祭天大典当日,乌云蔽日。当皇帝走上祭坛,天空突然降下血雨。苏晚混在人群中,看着女子的身影从血雨中浮现,九条狐尾化作锁链缠住祭坛。皇帝怀中的皇子突然撕开龙袍,露出布满鳞片的身体——正是当年那个半人半妖的婴儿。
“还我族人命来!”女子的声音响彻云霄。玄清道长率众道士赶来,却在触及女子狐尾的瞬间,化作一滩血水。苏晚握紧玉牌,终于明白母亲为何甘愿赴死——她用自己的命,换来了女儿二十年的平安。
就在女子要取皇帝性命时,苏晚突然冲上前:“够了!杀戮只会带来更多仇恨!”她举起玉牌,上面浮现出青丘狐族的古老咒文。皇子突然发出痛苦的嘶吼,身上的鳞片片片脱落,变回婴儿模样。
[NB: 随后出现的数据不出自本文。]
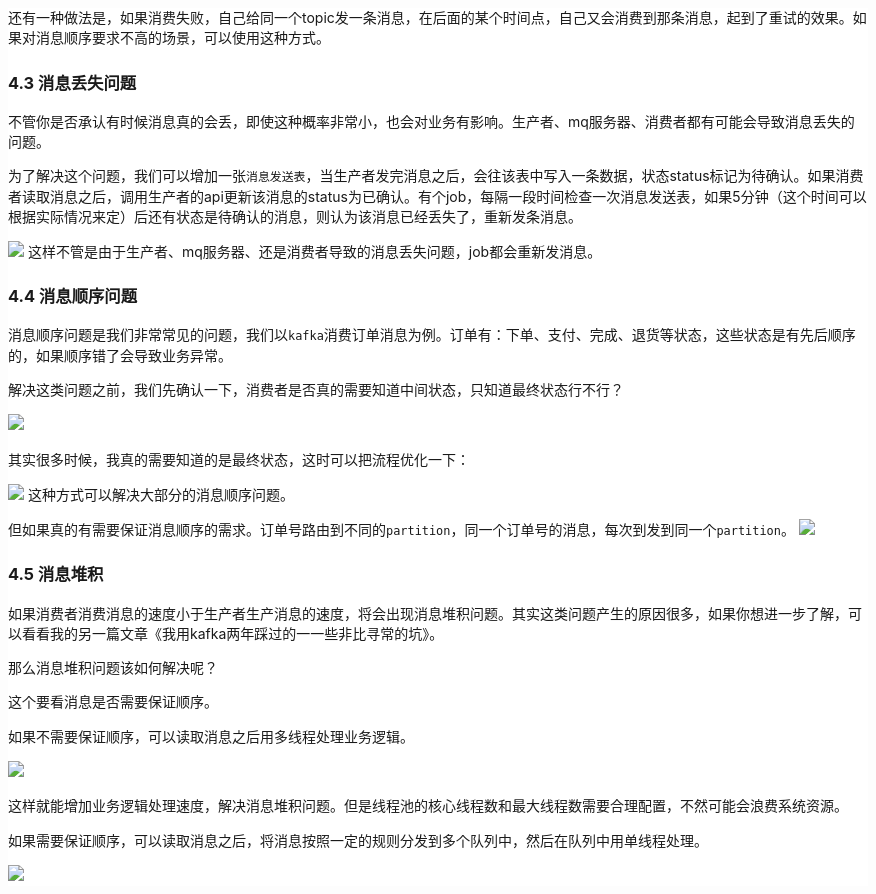 还有一种做法是，如果消费失败，自己给同一个topic发一条消息，在后面的某个时间点，自己又会消费到那条消息，起到了重试的效果。如果对消息顺序要求不高的场景，可以使用这种方式。

### 4.3 消息丢失问题
不管你是否承认有时候消息真的会丢，即使这种概率非常小，也会对业务有影响。生产者、mq服务器、消费者都有可能会导致消息丢失的问题。

为了解决这个问题，我们可以增加一张`消息发送表`，当生产者发完消息之后，会往该表中写入一条数据，状态status标记为待确认。如果消费者读取消息之后，调用生产者的api更新该消息的status为已确认。有个job，每隔一段时间检查一次消息发送表，如果5分钟（这个时间可以根据实际情况来定）后还有状态是待确认的消息，则认为该消息已经丢失了，重新发条消息。

![](https://pic.imgdb.cn/item/610e90c85132923bf8e717f5.jpg)
这样不管是由于生产者、mq服务器、还是消费者导致的消息丢失问题，job都会重新发消息。

### 4.4 消息顺序问题
消息顺序问题是我们非常常见的问题，我们以`kafka`消费订单消息为例。订单有：下单、支付、完成、退货等状态，这些状态是有先后顺序的，如果顺序错了会导致业务异常。

解决这类问题之前，我们先确认一下，消费者是否真的需要知道中间状态，只知道最终状态行不行？

![](https://pic.imgdb.cn/item/610e91195132923bf8e7953f.jpg)

其实很多时候，我真的需要知道的是最终状态，这时可以把流程优化一下：

![](https://pic.imgdb.cn/item/610e91325132923bf8e7bbf7.jpg)
这种方式可以解决大部分的消息顺序问题。

但如果真的有需要保证消息顺序的需求。订单号路由到不同的`partition`，同一个订单号的消息，每次到发到同一个`partition`。
![](https://pic.imgdb.cn/item/610e91445132923bf8e7db67.jpg)


### 4.5 消息堆积
如果消费者消费消息的速度小于生产者生产消息的速度，将会出现消息堆积问题。其实这类问题产生的原因很多，如果你想进一步了解，可以看看我的另一篇文章《我用kafka两年踩过的一一些非比寻常的坑》。

那么消息堆积问题该如何解决呢？

这个要看消息是否需要保证顺序。

如果不需要保证顺序，可以读取消息之后用多线程处理业务逻辑。

![](https://pic.imgdb.cn/item/610e91805132923bf8e838de.jpg)

这样就能增加业务逻辑处理速度，解决消息堆积问题。但是线程池的核心线程数和最大线程数需要合理配置，不然可能会浪费系统资源。

如果需要保证顺序，可以读取消息之后，将消息按照一定的规则分发到多个队列中，然后在队列中用单线程处理。

![](https://pic.imgdb.cn/item/610e91905132923bf8e85158.jpg)

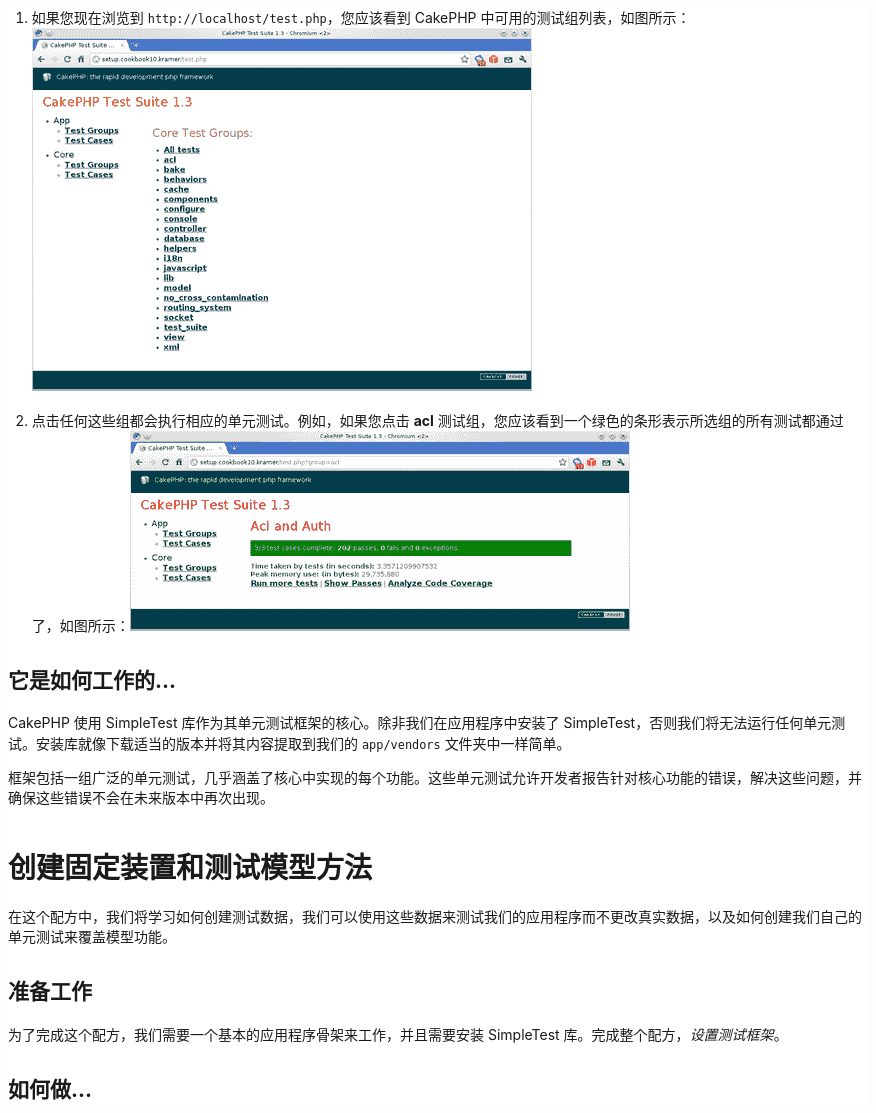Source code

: 1.  如果您现在浏览到 `http://localhost/test.php`，您应该看到 CakePHP 中可用的测试组列表，如图所示：![如何操作...](img/1926OS_10_01.jpg)

1.  点击任何这些组都会执行相应的单元测试。例如，如果您点击 **acl** 测试组，您应该看到一个绿色的条形表示所选组的所有测试都通过了，如图所示：![如何操作...](img/1926OS_10_02.jpg)

## 它是如何工作的...

CakePHP 使用 SimpleTest 库作为其单元测试框架的核心。除非我们在应用程序中安装了 SimpleTest，否则我们将无法运行任何单元测试。安装库就像下载适当的版本并将其内容提取到我们的 `app/vendors` 文件夹中一样简单。

框架包括一组广泛的单元测试，几乎涵盖了核心中实现的每个功能。这些单元测试允许开发者报告针对核心功能的错误，解决这些问题，并确保这些错误不会在未来版本中再次出现。

# 创建固定装置和测试模型方法

在这个配方中，我们将学习如何创建测试数据，我们可以使用这些数据来测试我们的应用程序而不更改真实数据，以及如何创建我们自己的单元测试来覆盖模型功能。

## 准备工作

为了完成这个配方，我们需要一个基本的应用程序骨架来工作，并且需要安装 SimpleTest 库。完成整个配方，*设置测试框架*。

## 如何做...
“这孩子……还有救。”女子颤抖着抱起孩子,“但我必须带他回青丘,用狐族秘法净化血脉。”她看向苏晚,眼中恨意尽消:“你父亲的罪孽,不该由你承担。若他日青丘有难,望你……”话未说完,便带着孩子消失在云层中。
十年后,林家村出现了位神秘的医女。她专救被妖物所伤的人,身后总跟着只通人性的白猫。每当月圆之夜,人们能看见她对着狐形玉佩发呆,而玉佩上的狐眼,在月光下闪烁着温柔的光。